Scusate la mia assenza, ma sono stata una settimana in vacanza in Croazia, all’ISOLA DI RAB.

Per info e dettagli su questa meravigliosa isoletta, vi consiglio questo sito: http://www.isoladirab.it/

E’ stata una settimana all’insegna di sole, mare, relax, passeggiate, vita all’aria aperta  un paradiso!

L’ Isola di Rab e in generale tutta la Croazia mi danno un senso di libertà e spensieratezza. Lì, attraverso la naturale bellezza del paesaggio, è facile ritrovare un contatto più profondo con la natura e riscoprire dei ritmi di vita più "leggeri", all’insegna della serenità e spensieratezza.

Dopo pochi giorni mi sono resa conto di come, davvero, quando si è felici e in armonia con l’ambiente circostante, sia facile vivere con poco, di come tante cose con cui riempiamo le nostre vite siano davvero superflue. Lì ho avuto la precisa consapevolezza che molte cose materiali di cui sentiamo di aver assoluto bisogno nelle nostre vite stressate e frenetiche siano in realtà delle inutili zavorre che ci appesantiscono e ci schiacciano. Liberarcene è il primo passo per sentirsi più leggeri e liberi.

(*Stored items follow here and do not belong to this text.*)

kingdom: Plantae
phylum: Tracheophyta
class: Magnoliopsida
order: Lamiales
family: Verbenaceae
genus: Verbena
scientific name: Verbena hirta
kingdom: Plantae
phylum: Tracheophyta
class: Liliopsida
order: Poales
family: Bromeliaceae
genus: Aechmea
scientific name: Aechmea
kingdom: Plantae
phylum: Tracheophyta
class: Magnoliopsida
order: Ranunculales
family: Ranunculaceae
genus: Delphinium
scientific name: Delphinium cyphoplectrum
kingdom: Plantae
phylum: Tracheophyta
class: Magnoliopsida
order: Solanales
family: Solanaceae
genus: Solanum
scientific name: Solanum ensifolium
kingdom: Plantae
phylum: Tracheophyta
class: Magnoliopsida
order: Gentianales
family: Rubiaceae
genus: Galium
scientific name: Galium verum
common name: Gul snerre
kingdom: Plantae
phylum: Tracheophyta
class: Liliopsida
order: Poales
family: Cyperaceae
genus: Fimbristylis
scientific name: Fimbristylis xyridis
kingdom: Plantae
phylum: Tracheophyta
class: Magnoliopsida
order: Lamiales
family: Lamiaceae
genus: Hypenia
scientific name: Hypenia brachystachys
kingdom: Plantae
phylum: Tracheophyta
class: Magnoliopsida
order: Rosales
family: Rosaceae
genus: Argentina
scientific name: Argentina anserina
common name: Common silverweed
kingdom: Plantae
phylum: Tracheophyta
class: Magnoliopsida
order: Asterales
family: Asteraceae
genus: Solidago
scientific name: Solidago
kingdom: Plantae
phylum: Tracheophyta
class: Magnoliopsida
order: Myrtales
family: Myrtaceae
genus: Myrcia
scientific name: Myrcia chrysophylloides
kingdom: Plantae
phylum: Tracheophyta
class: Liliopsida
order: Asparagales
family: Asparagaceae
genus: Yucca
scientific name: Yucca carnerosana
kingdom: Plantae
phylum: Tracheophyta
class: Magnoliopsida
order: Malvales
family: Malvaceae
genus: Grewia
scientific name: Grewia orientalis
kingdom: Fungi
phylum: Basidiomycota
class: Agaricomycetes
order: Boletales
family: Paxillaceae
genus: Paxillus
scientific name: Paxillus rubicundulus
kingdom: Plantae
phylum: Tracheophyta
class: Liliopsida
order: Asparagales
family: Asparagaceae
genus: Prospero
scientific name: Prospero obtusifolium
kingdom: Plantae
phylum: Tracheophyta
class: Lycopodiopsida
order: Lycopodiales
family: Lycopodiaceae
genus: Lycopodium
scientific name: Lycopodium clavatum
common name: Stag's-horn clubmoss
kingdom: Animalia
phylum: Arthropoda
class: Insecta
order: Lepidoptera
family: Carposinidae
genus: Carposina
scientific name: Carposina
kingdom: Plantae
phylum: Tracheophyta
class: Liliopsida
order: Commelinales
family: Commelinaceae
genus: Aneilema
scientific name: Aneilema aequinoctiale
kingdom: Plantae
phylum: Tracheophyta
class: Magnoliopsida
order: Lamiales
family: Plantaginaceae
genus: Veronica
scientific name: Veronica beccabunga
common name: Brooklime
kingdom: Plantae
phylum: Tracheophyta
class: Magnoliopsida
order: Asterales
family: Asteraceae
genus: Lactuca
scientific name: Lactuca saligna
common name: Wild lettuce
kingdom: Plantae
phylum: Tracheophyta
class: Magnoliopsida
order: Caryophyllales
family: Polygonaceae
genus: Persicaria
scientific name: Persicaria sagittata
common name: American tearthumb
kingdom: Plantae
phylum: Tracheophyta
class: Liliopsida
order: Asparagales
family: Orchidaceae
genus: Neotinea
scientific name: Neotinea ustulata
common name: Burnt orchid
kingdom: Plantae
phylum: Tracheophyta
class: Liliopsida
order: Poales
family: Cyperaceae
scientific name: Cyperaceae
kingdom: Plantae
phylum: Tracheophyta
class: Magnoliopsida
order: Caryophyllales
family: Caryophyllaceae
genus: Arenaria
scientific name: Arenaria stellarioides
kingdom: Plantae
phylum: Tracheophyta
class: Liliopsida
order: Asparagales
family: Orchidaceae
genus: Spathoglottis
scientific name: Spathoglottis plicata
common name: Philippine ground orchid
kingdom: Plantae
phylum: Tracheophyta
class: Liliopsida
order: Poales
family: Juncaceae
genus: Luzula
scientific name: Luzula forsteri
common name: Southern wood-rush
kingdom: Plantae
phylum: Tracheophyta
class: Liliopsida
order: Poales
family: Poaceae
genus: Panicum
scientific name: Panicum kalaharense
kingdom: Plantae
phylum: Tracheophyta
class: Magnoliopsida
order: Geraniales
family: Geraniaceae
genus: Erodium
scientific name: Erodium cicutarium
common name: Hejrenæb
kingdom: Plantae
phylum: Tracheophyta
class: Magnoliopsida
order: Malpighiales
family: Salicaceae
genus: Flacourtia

Vi lascio qualche immagine del mare, con le sue acque limpide e cristalline:

Come spesso accade per altre isole, anche all’isola di rab le spiaggette più suggestive sono raggiungibili via mare (bastano anche pochi minuti in barchetta da un’isoletta all’altra) o con una passeggiata attraverso le rigogliose pinete (piacevolissime anche per una ristoratrice siesta pomeridiana).

Il tramonto sul mare riesce sempre ad esercitare su di me il suo fascino irresistibile:

Dopocena o in caso di giornate piovose, è bello visitare anche il porticciolo e il centro di Rab, con le sue mura antiche, perdendosi nel dedalo di viette suggestive, piene di scale:

Peccato che le vacanze finiscano sempre troppo in fretta!